2. position monitor communication system according to claim 1, is characterized in that: install two or more radio reception device in described radio communication base station, each radio reception device connects directional antenna by antenna isolator.

3. position monitor communication system according to claim 2, is characterized in that: place radio communication base station at the fork in tunnel, fork connects the tunnel in M direction, uses M radio reception device, antenna isolator and directional antenna.

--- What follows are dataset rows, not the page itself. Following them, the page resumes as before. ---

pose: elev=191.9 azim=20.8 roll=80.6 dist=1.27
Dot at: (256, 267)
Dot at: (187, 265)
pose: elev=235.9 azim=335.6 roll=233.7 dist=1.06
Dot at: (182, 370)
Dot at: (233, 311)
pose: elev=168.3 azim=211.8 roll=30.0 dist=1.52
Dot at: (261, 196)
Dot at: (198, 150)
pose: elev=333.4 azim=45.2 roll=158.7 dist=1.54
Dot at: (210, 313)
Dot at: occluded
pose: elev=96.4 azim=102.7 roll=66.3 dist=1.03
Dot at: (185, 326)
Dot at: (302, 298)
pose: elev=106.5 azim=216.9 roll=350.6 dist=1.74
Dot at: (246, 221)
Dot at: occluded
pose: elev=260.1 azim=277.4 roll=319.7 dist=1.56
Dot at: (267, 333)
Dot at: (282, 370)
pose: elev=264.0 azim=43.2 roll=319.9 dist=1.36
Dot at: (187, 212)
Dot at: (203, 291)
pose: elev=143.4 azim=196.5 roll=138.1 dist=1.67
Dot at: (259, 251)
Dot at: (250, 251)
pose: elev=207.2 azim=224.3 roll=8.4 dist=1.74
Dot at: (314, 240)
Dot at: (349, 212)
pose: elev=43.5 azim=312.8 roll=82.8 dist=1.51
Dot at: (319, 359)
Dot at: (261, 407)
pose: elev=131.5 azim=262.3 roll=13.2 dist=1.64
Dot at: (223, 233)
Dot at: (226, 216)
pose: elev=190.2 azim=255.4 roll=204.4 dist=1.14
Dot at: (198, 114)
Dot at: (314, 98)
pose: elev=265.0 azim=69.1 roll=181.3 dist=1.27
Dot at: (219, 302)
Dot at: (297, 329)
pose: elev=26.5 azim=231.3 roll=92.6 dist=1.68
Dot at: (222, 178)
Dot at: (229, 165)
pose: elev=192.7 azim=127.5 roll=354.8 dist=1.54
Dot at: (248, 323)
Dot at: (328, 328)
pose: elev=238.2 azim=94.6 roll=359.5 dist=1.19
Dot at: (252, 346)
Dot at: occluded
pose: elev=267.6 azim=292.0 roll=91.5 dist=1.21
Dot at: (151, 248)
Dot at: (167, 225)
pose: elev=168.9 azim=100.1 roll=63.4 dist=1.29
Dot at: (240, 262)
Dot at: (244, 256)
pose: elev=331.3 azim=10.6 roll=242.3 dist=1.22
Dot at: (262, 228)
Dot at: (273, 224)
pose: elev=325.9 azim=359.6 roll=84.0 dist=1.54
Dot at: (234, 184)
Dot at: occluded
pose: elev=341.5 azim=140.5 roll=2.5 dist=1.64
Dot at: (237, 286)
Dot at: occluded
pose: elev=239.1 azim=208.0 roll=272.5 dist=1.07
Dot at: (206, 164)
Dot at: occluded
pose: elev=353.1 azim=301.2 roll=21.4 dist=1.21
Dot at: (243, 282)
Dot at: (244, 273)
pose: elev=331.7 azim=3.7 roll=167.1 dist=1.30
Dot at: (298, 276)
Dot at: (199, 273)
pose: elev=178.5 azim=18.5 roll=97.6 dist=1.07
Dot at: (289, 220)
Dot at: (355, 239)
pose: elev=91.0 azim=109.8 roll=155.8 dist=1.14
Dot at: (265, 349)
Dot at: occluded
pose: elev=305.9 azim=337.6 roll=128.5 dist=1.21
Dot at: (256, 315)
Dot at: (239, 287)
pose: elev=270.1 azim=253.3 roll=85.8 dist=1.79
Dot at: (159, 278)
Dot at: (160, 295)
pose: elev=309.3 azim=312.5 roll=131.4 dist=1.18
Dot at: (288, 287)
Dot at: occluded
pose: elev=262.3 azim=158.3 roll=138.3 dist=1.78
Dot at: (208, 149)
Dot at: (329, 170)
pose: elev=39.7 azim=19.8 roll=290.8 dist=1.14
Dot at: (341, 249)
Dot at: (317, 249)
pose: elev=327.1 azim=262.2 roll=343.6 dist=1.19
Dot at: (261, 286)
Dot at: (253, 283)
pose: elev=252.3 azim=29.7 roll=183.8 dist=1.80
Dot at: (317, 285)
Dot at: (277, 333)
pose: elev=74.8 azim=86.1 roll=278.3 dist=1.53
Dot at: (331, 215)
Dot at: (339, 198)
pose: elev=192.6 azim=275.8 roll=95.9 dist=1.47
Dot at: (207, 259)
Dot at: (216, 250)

4. position monitor communication system according to claim 2, is characterized in that: directional antenna installation direction is parallel to each tunnel, points to adjacent wireless communication base station, and the direction of the directional antenna between adjacent wireless communication base station is relative, mounted in pairs.

5. position monitor communication system according to claim 1, is characterized in that: the largest interval of adjacent wireless communication base station distance is the coverage distance sum of relative two directional antennas in direction.

6. position monitor communication system according to claim 1, it is characterized in that: location-server connects wireless exchange board by serial ports, by with wireless exchange board serial communication, inquiry obtains wireless radio reception device information, underground mobile communication device net card number and the signal strength between mobile communications device and radio reception device that underground mobile communication device accesses in network.